I recently watched a documentary about Andamanese people on YouTube.
The Andaman archipelago is officially ruled by India and lies in the Bay of Bengal, between the eastern coast of India and Burma.
The indigenous people are or were stone age people, hunter-gatherers.
They have the general appearance and stature of African pygmy people.
There are 4 main surviving groups: Great Andaman (made up of several tribes, although the remaining people are few in number and have discarded tribal boundaries), Jarawa, Onge, and Sentinelese.
I've read a bit about their languages (only on Wikipedia - tsk! tsk!) and find them also interesting.

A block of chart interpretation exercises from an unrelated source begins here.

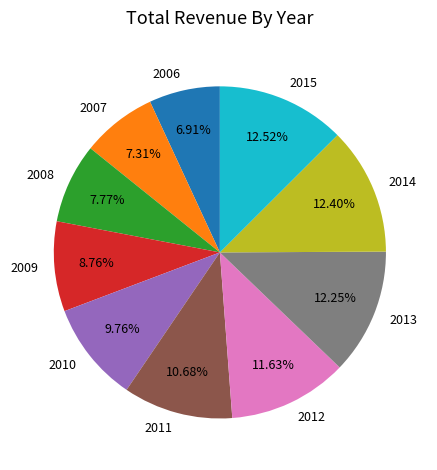

Do 2012 and 2008 together represent more than half of the pie?

No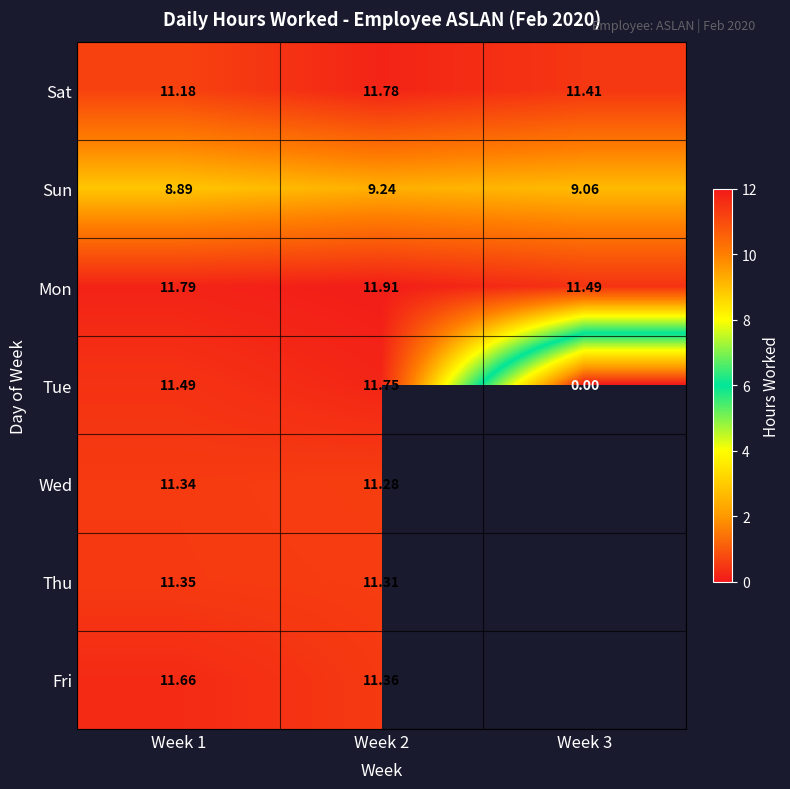

Rank the series at Week 2 from lowest to highest value.

Sun, Wed, Thu, Fri, Tue, Sat, Mon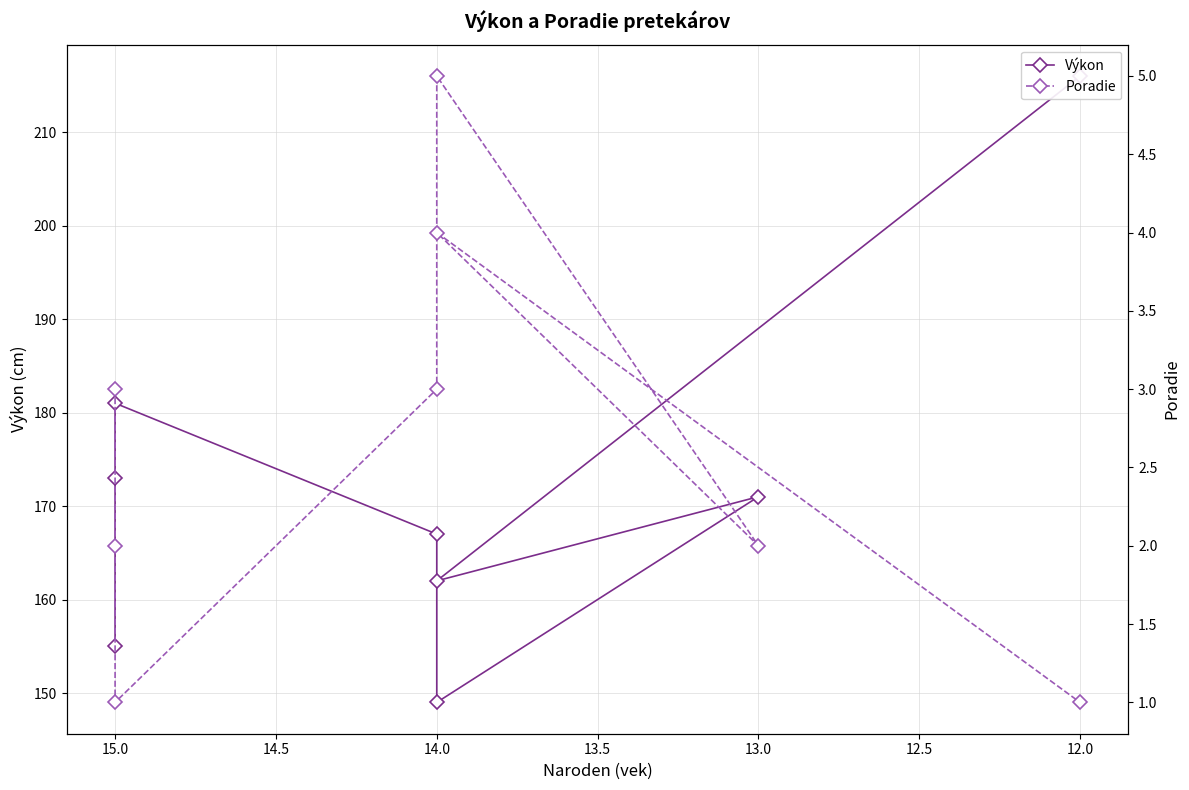

How many data points does each series have?

8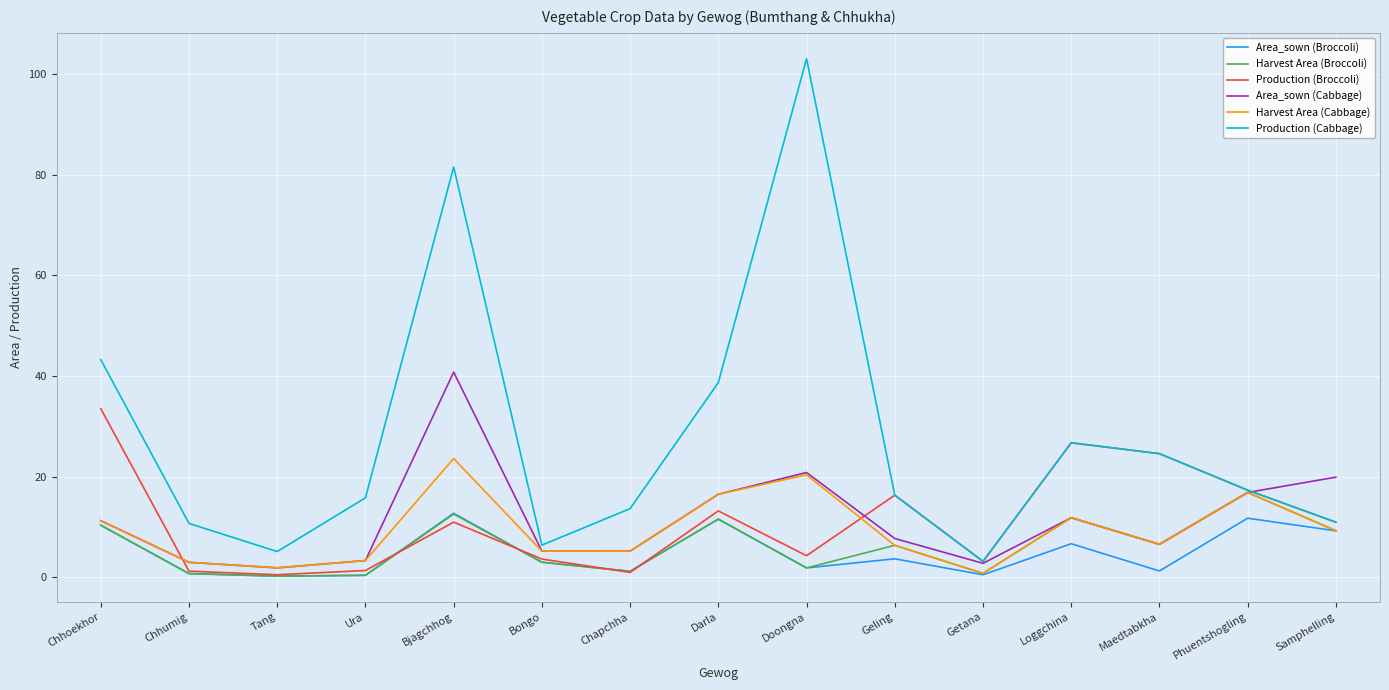

In Harvest Area (Broccoli), how many points are higher than both neighbors (excluding endpoints)?

5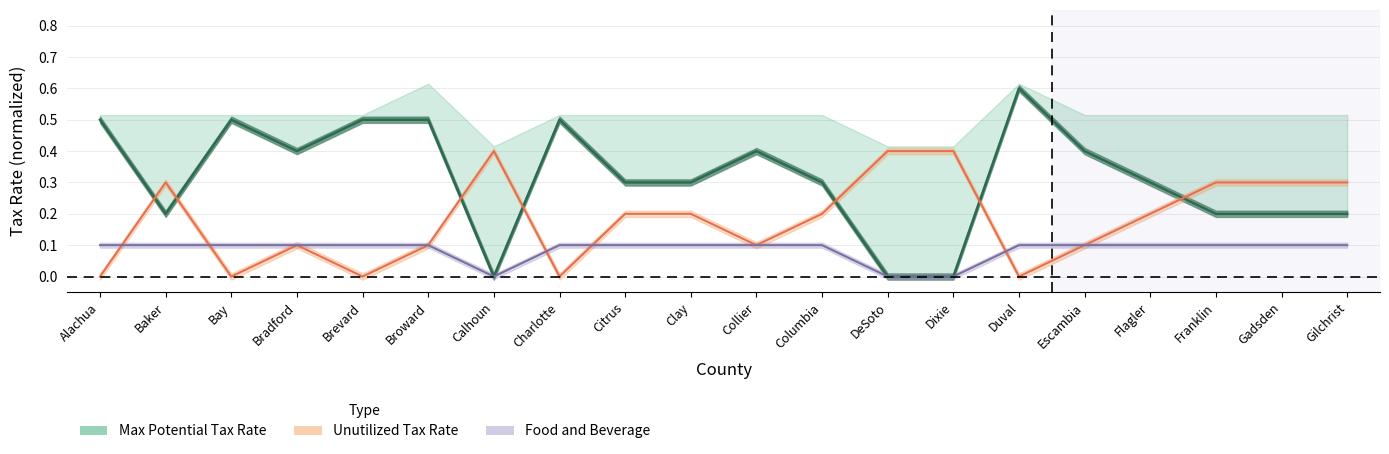

Reading left to right, what are all the values shown in this chart?

Current Tax Rate: Alachua=0.5	Baker=0.2	Bay=0.5	Bradford=0.4	Brevard=0.5	Broward=0.5	Calhoun=0.0	Charlotte=0.5	Citrus=0.3	Clay=0.3	Collier=0.4	Columbia=0.3	DeSoto=0.0	Dixie=0.0	Duval=0.6	Escambia=0.4	Flagler=0.3	Franklin=0.2	Gadsden=0.2	Gilchrist=0.2
Unutilized Tax Rate: Alachua=0.0	Baker=0.3	Bay=0.0	Bradford=0.1	Brevard=0.0	Broward=0.1	Calhoun=0.4	Charlotte=0.0	Citrus=0.2	Clay=0.2	Collier=0.1	Columbia=0.2	DeSoto=0.4	Dixie=0.4	Duval=0.0	Escambia=0.1	Flagler=0.2	Franklin=0.3	Gadsden=0.3	Gilchrist=0.3
Food and Beverage: Alachua=0.1	Baker=0.1	Bay=0.1	Bradford=0.1	Brevard=0.1	Broward=0.1	Calhoun=0.0	Charlotte=0.1	Citrus=0.1	Clay=0.1	Collier=0.1	Columbia=0.1	DeSoto=0.0	Dixie=0.0	Duval=0.1	Escambia=0.1	Flagler=0.1	Franklin=0.1	Gadsden=0.1	Gilchrist=0.1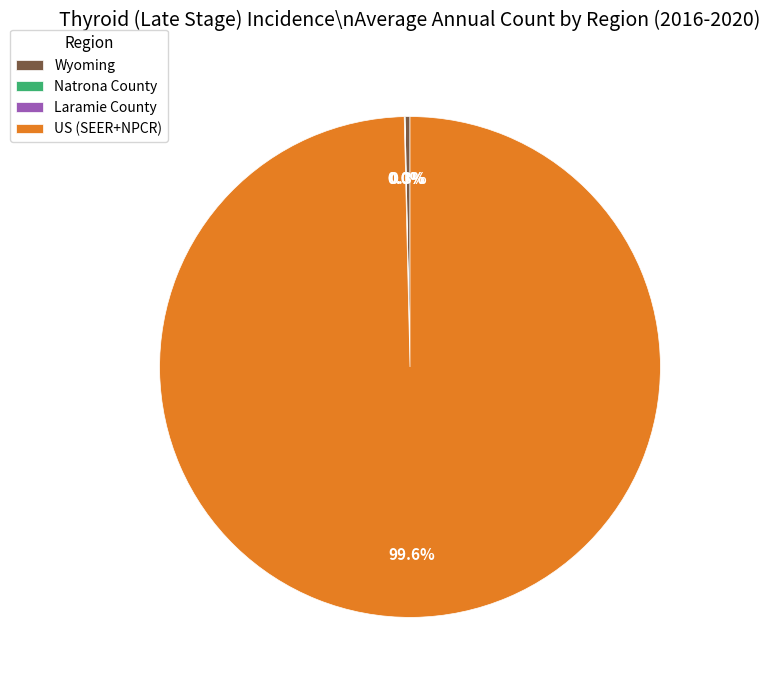

What is the largest slice in the pie chart?

US (SEER+NPCR)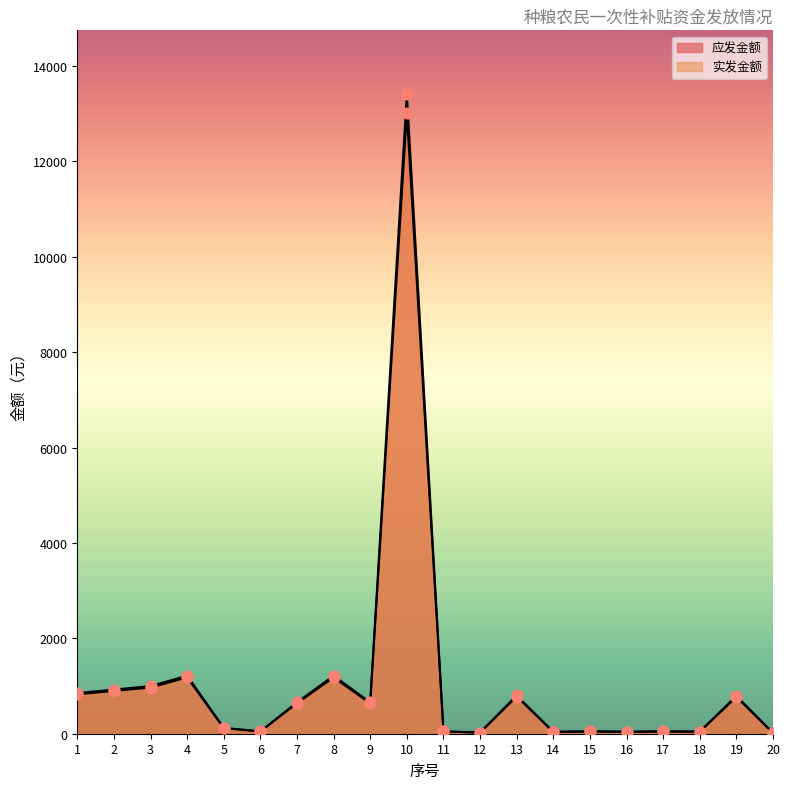

Which series reaches the maximum Y coordinate?

应发金额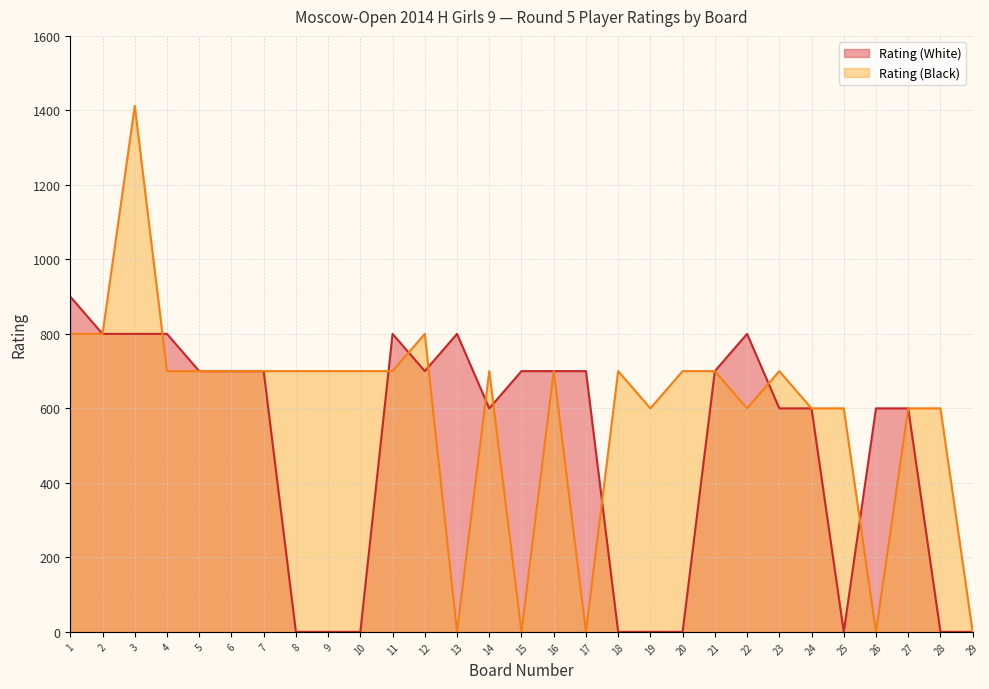

What is the approximate value of Rating (White) at 12, to the nearest 10?

700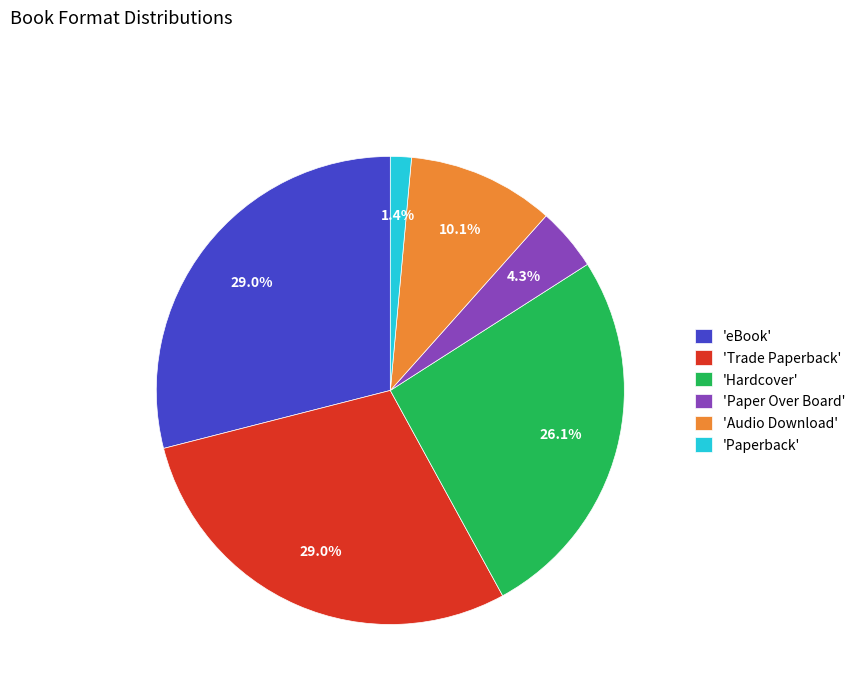

Between 'Paper Over Board' and 'Paperback', which is larger?

'Paper Over Board'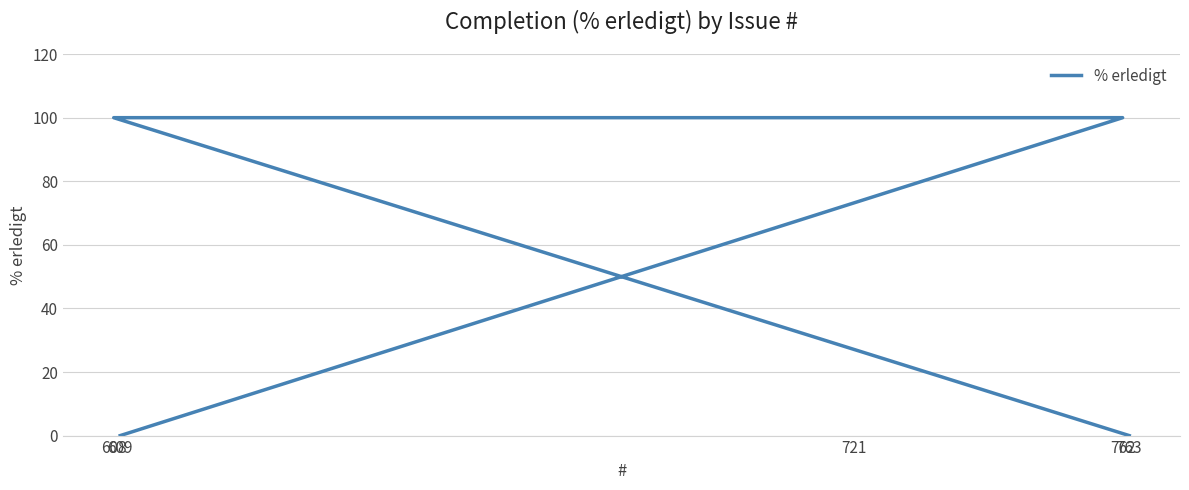

Reading right to left, list all the values displayed in this chart.

0	100	100	100	0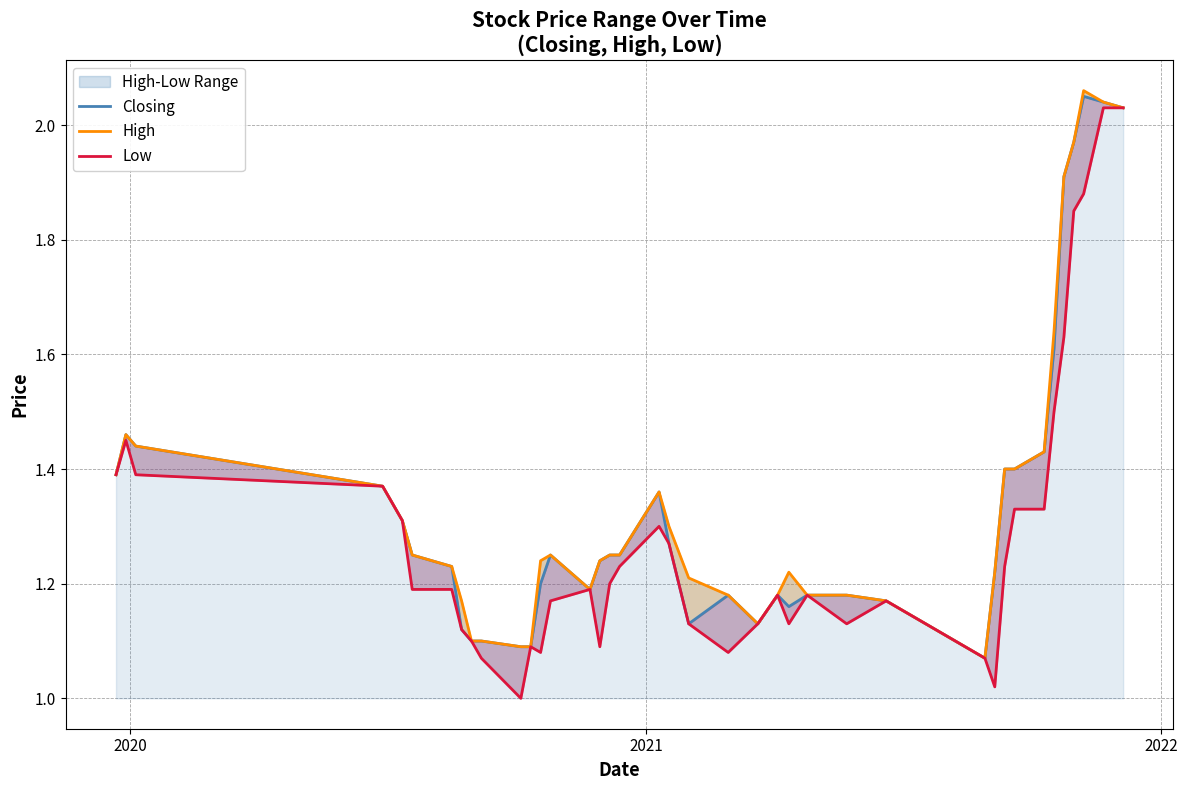

What is the value of the Closing point at the 2nd from the left?

1.5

Apparently, their languages are agglutinative - meaning that prefixes and suffixes are added to basic words to convey elaborate meaning. There are prefixes relating to body parts that give different shades of meaning - e.g. 'sharp-sighted' or 'keen eyed' is conveyed by adding the prefix for eye to the adjective good.
Many of the Great Andaman dialects have the prefix for tongue ('aka') before the tribal name, e.g. aka-jeru, aka-bo (language of the Jeru people, language of the Bo people, etc.).
The history of the Great Andaman people is a sad one. Successive empires of Britain and Japan, plus the independent Indian government haven't treated them well, and their numbers are much reduced, their languages have mostly disappeared.
The Jarawa are faring better, they still speak their language but a road built by the Indian government dissects their traditional land in two. Plus, they are greatly outnumbered on South Andaman by new immigrants from India.
The Sentinelese are found on North Sentinel Island and are extremely hostile to outsiders. They probably see how outsiders have negatively impacted on other Andaman peoples and as a consequence, they reject the outside world and want to live as they have done for millennia. I totally understand this, and admire them for it, in a way.
Their language and customs are largely unknown. The Indian government has given up on trying to contact them and has designated the island an excluded zone.